Your answer should hold only the lines from the one with "indoor plant: none" through the end of the records, repeated exactly and minus any pictures.

(Recorded information):
══════

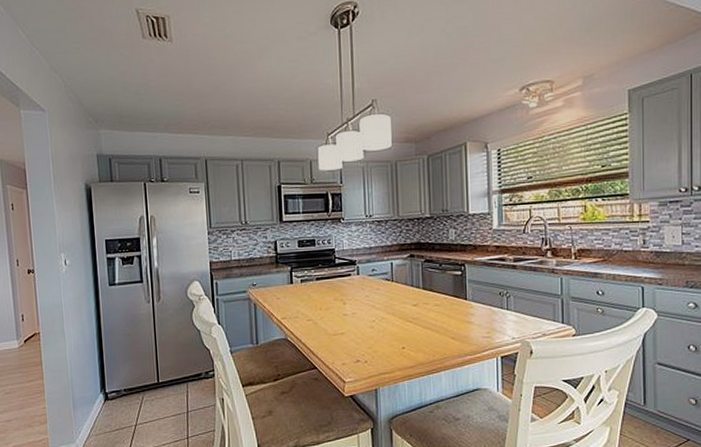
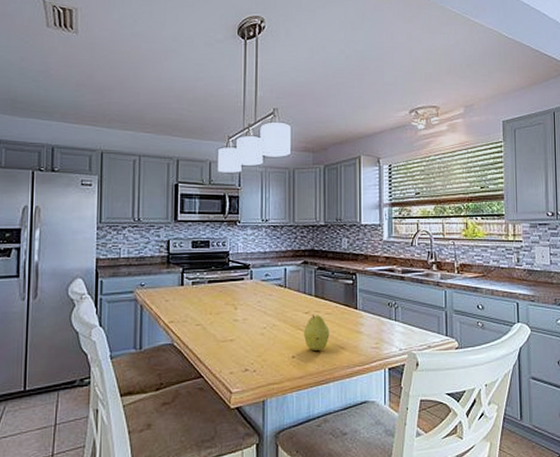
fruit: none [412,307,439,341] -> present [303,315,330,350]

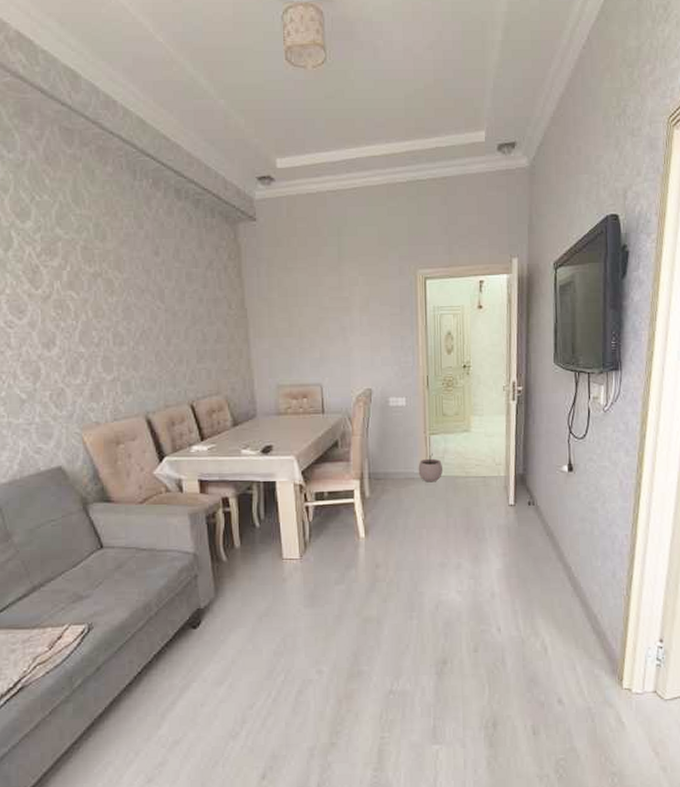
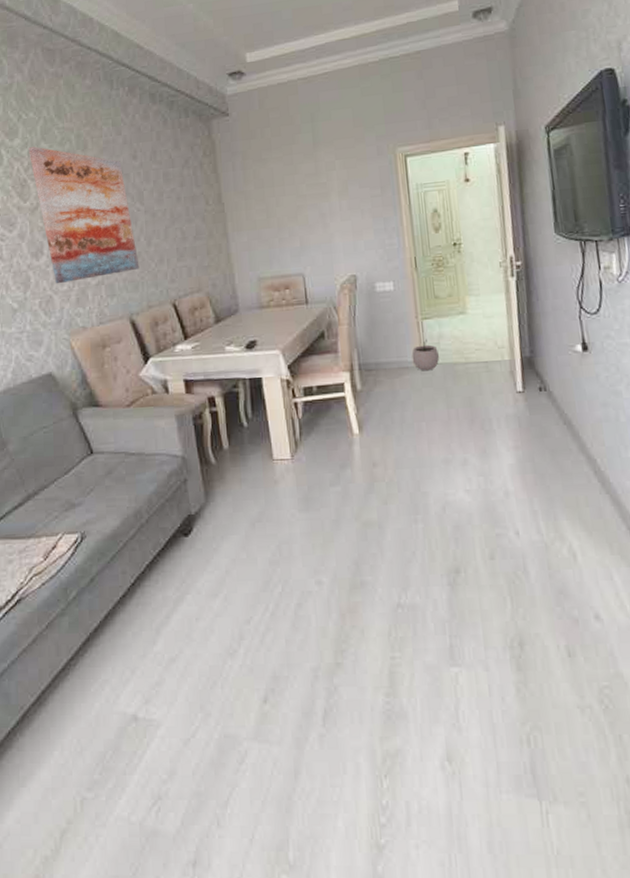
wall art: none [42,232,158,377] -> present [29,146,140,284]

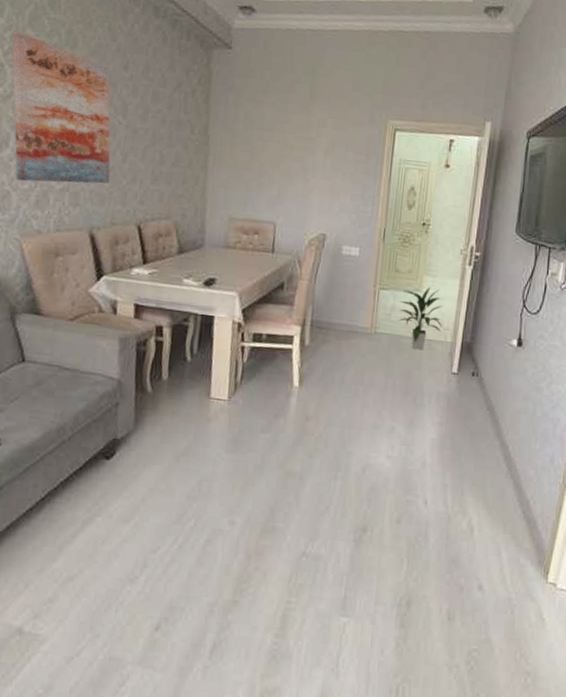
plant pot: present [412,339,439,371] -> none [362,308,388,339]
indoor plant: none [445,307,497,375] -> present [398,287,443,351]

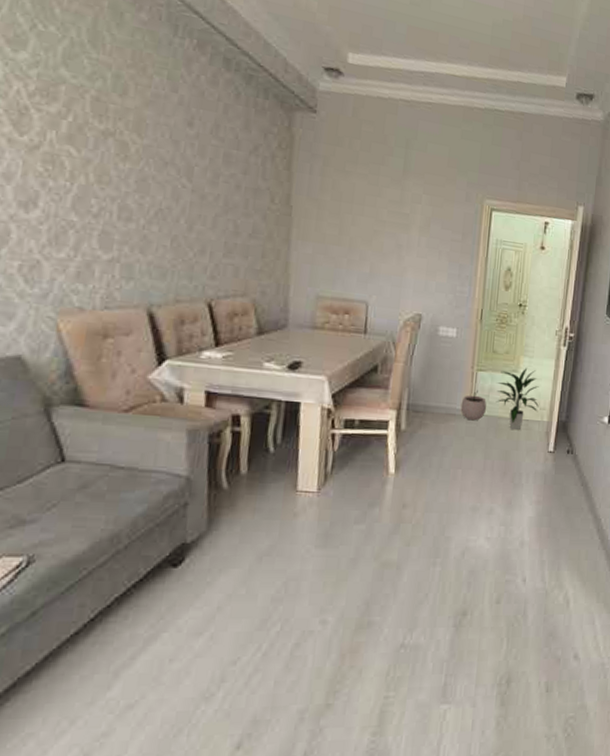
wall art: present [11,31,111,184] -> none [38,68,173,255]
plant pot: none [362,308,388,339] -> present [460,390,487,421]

══════

(Reply):
indoor plant: none [445,307,497,375] -> present [398,287,443,351]

wall art: present [11,31,111,184] -> none [38,68,173,255]
plant pot: none [362,308,388,339] -> present [460,390,487,421]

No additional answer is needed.